Selain Mahfud, politikus Gerindra ini menyebut komite itu juga akan diisi oleh mantan Kapolri. Meski demikian, ia belum menyebutkan identitasnya.
Sementara itu, Wakil Menteri Sekretaris Negara (Wamensesneg) Bambang Eko Suhariyanto memastikan komisi reformasi Polri yang dibentuk Presiden Prabowo Subianto bersifat ad hoc atau sementara. Dia menyebut tim itu akan bekerja selama 6 bulan.
Dia mengatakan komisi reformasi Polri itu merupakan yang utama. Meski begitu, ia mengatakan tim dari istana besutan Prabowo akan bekerja bersama tim yang dibentuk di internal Polri.
Dia menegaskan kedua tim akan bersinergi. "Kan sudah disampaikan oleh Pak Dasco (Sufmi Dasco Ahmad) kalau nggak salah. Jadi Presiden tetap akan membentuk tim reformasi. Sehingga tim Polri itu akan membantu. Jadi ada sinergi. Tapi yang utama adalah tim bentukan Presiden," tegasnya.
Keterlibatan Masyarakat Sangat Penting
Anggota Komisi III DPR Abdullah meminta Tim Transformasi Reformasi Polri melibatkan masyarakat.
Menurutnya, keterlibatan publik akan memberikan perspektif yang lebih luas terhadap upaya reformasi di kepolisian.
"Polri harus membuka diri terhadap masukan dari masyarakat. Undanglah para pakar, akademisi, koalisi masyarakat sipil, tokoh ormas, mahasiswa, serta masyarakat luas," ujar Abdullah.
"Dengan begitu, proses reformasi tidak hanya menjadi agenda internal, tetapi juga gerakan bersama yang melibatkan seluruh elemen bangsa," sambungnya.
Lewat pelibatan masyarakat juga membuat Polri paham apa yang diharapkan publik terhadap institusi tersebut.
Hal senada disampaikan Wakil Ketua DPR RI, Saan Mustopa. Dia menyebut, hasil kerja komisi Reformasi Polri bentukan Presiden dan Tim Transformasi Polri bentukan Kapolri Jenderal Listyo Sigit Prabowo bakal menjadi bahan pembahasan Revisi Undang-Undang (RUU) Kepolisian.
“Hasil-hasil itu nanti ketika pembahasan terkait dengan RUU Kepolisian bisa menjadi bahan,” kata Saan.
Politisi Partai Nasdem itu mengatakan, tim yang dibentuk pemerintah dan Polri dapat bersinergi dan saling menguatkan. Karena memiliki semangat yang sama.

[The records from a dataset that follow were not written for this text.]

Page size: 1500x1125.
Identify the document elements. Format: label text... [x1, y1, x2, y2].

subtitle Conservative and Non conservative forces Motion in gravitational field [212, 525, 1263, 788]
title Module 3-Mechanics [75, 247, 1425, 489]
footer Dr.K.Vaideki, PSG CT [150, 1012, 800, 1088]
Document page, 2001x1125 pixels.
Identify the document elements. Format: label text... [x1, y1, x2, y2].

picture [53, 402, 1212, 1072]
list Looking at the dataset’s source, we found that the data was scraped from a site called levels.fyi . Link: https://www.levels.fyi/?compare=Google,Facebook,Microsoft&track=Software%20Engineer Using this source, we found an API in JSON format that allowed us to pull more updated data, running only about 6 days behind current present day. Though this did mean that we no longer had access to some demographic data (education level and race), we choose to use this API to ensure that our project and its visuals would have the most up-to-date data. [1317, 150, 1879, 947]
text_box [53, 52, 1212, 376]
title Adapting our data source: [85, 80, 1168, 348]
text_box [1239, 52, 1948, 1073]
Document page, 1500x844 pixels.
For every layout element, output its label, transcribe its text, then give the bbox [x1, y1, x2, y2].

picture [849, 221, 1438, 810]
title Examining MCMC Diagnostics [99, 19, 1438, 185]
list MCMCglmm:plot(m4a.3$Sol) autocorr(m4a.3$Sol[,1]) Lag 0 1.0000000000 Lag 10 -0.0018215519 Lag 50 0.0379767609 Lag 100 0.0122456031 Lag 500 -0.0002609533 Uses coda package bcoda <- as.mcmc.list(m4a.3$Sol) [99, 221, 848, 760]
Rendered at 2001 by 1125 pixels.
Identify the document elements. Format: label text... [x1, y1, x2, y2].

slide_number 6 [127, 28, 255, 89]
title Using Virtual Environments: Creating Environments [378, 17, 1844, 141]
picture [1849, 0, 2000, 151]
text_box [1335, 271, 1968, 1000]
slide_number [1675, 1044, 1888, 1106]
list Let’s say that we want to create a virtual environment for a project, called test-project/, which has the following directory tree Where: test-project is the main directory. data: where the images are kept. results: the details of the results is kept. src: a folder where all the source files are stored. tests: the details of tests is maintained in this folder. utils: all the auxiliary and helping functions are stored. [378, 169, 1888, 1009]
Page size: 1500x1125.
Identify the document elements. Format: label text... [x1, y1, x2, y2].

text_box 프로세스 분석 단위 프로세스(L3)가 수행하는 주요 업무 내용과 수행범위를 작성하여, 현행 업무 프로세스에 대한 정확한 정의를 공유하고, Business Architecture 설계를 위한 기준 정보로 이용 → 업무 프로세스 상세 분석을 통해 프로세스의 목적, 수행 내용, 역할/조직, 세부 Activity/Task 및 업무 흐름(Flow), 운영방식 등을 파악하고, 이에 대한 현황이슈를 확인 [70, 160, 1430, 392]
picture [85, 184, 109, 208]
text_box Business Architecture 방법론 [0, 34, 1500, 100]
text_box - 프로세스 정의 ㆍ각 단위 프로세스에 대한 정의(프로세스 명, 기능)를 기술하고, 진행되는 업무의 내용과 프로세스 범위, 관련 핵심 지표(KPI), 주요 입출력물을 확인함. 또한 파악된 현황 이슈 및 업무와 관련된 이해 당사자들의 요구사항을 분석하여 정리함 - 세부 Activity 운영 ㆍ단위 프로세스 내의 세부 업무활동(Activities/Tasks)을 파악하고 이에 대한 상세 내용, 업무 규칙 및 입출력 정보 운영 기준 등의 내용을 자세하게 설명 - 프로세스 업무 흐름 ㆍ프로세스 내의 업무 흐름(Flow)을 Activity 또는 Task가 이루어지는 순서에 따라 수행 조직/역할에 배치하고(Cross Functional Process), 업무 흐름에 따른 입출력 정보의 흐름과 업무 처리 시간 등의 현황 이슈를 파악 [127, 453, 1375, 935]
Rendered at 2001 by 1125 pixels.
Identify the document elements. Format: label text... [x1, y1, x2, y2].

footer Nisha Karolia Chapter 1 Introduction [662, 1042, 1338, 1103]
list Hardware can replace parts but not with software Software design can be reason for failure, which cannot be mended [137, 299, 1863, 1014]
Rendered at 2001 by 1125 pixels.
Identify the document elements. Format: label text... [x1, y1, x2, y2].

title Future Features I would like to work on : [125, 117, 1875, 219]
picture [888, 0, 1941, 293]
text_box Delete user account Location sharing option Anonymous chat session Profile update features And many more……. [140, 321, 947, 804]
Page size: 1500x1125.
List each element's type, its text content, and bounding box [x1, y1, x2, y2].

"Bagaimana institusi kepolisian harapannya menjadi lebih profesional. Lebih transparan dan lebih akuntabel,” tutur Saan.
Saatnya Polisi Melayani, Bukan Menakuti
Pemisahan Polri dari TNI terjadi pada 1 April 1999. Sejak itu, Polri dituntut dapat bertransformasi menjadi institusi sipil yang profesional, humanis, dan berpihak pada rakyat.
Namun, seperti diungkapkan Wasekjen Partai Demokrat, Didik Mukrianto, realitas saat ini masih menunjukkan reformasi Polri belum sepenuhnya menyentuh aspek paling mendasar. Seperti kultur dan orientasi pelayanan kepada masyarakat.
Pemisahan Polri dari TNI yang ditetapkan dalam TAP MPR No. VI/MPR/2000 dan diperkuat dengan TAP MPR No. VII/MPR/2000 menjadi fondasi penting dalam pembangunan kepolisian yang demokratis.